**Document section**
---------------
Genre: Historical Fiction/ Children's Literature.

Sara Crewe wins the hearts of readers with  her resilience and stoic demeanor even in the face of adversity. 

Born and brought up with the proverbial silver spoon in her mouth, she knows no wants and needs courtesy her extremely doting father Captain Ralph Crewe who more than makes up for the absence of maternal love in Sara’s life. She lives enveloped by luxury in India and at seven years of age has to leave for London as the hot and humid climate turns out to be not so favourable for her.

Sara’s stay at the Select Seminary run by the stern proprietress Miss Minchin is frought with many ups and downs as life throws many curve balls at poor Sara. A gifted, intelligent girl beyond her years, Sara becomes the cynosure of admiration and the envy that comes along with it in equal measures. 

Sara is also the pupil of honour as her opulent father has loaded her wardrobe with silks, velvets, muffs, furs, hats and shoes and along with it paid for her boarding at a premium parlor room with a personal maid, a carriage and a pony. Her parting gift is a doll whom she calls Emily.

School life is replete with the class bullies Lavinia and Jessie whom she stands up to, defends the duller and smaller ones from their barbs and jostling which in turn earns her a deep friendship with Ermengarde and a four year old tot called Lottie who has 'no mamma' and to whom she becomes an adopted mother resulting in a deep kinship forming despite her own odds.

She is made much of and called Princess Sara because she has all the gracious ways of royalty, empathy for everyone she comes across including a scullery maid Becky who is ill-treated by Miss Minchin and the head cook for the drudge that she is and living on charity in the school attic. 

Miss Minchin secretly detests the kind hearted Sara and when on her eleventh birthday, news of Captain Ralph Crewe’s demise due to jungle fever and a massive loss of fortune invested in diamond mines reaches the school, Miss Minchin sheds all her veneer of false politeness and snatches the parlour room back, dismisses the personal maid and takes possession of all of Sara’s expensive clothes and gifts leaving her only an old black frock and her doll Emily.

Relegated to the school attic without even a blazing fireplace for her boarding, her friends are heartbroken to see a sad turn of events but Sara remains ever so strong in mind and spirit, never once blaming her destiny but taking everything in her stride with a courage never before seen in a eleven year old.

Dismissed as a pupil, Miss Minchin exploits the child making her run errands for the school kitchen in pounding rain, blazing sunshine, sloppy squelching streets or harsh winters. Half-fed, Sara never once complains but pretends she is a princess. This imagination goes a long way in earning the respect of Ermengarde and Lottie who come to visit her often in the attic after lights are out. Becky becomes a staunch friend whom she calls ‘prisoner in the next cell’ and both of them live in a world of their own with Sara reading out to her or telling her stories.
---------------
Please write out the passage of the Sara Crewe review from "Sara’s stay at" up to and including "she calls Emily.".

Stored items
---------------
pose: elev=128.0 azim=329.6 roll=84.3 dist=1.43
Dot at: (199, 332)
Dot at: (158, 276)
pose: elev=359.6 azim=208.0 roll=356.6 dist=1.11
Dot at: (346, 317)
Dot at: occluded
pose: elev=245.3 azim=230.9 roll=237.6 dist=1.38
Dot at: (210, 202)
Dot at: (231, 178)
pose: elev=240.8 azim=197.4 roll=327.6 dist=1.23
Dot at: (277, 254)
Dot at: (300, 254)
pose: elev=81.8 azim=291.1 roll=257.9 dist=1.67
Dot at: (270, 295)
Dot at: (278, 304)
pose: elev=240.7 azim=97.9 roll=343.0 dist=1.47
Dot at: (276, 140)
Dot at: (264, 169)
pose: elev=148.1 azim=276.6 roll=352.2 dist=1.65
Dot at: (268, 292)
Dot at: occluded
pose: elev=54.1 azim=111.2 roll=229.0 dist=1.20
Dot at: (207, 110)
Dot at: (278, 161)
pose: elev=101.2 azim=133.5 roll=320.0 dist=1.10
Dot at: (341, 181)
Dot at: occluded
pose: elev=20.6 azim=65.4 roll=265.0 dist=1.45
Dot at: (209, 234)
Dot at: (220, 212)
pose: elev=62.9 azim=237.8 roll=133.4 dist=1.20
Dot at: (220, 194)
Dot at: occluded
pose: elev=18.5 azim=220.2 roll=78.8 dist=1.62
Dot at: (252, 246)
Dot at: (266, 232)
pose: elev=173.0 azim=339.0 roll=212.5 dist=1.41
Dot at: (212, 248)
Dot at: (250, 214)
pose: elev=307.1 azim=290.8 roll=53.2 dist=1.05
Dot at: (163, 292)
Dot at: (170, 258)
---------------
**Exercise solution**
Sara’s stay at the Select Seminary run by the stern proprietress Miss Minchin is frought with many ups and downs as life throws many curve balls at poor Sara. A gifted, intelligent girl beyond her years, Sara becomes the cynosure of admiration and the envy that comes along with it in equal measures. 

Sara is also the pupil of honour as her opulent father has loaded her wardrobe with silks, velvets, muffs, furs, hats and shoes and along with it paid for her boarding at a premium parlor room with a personal maid, a carriage and a pony. Her parting gift is a doll whom she calls Emily.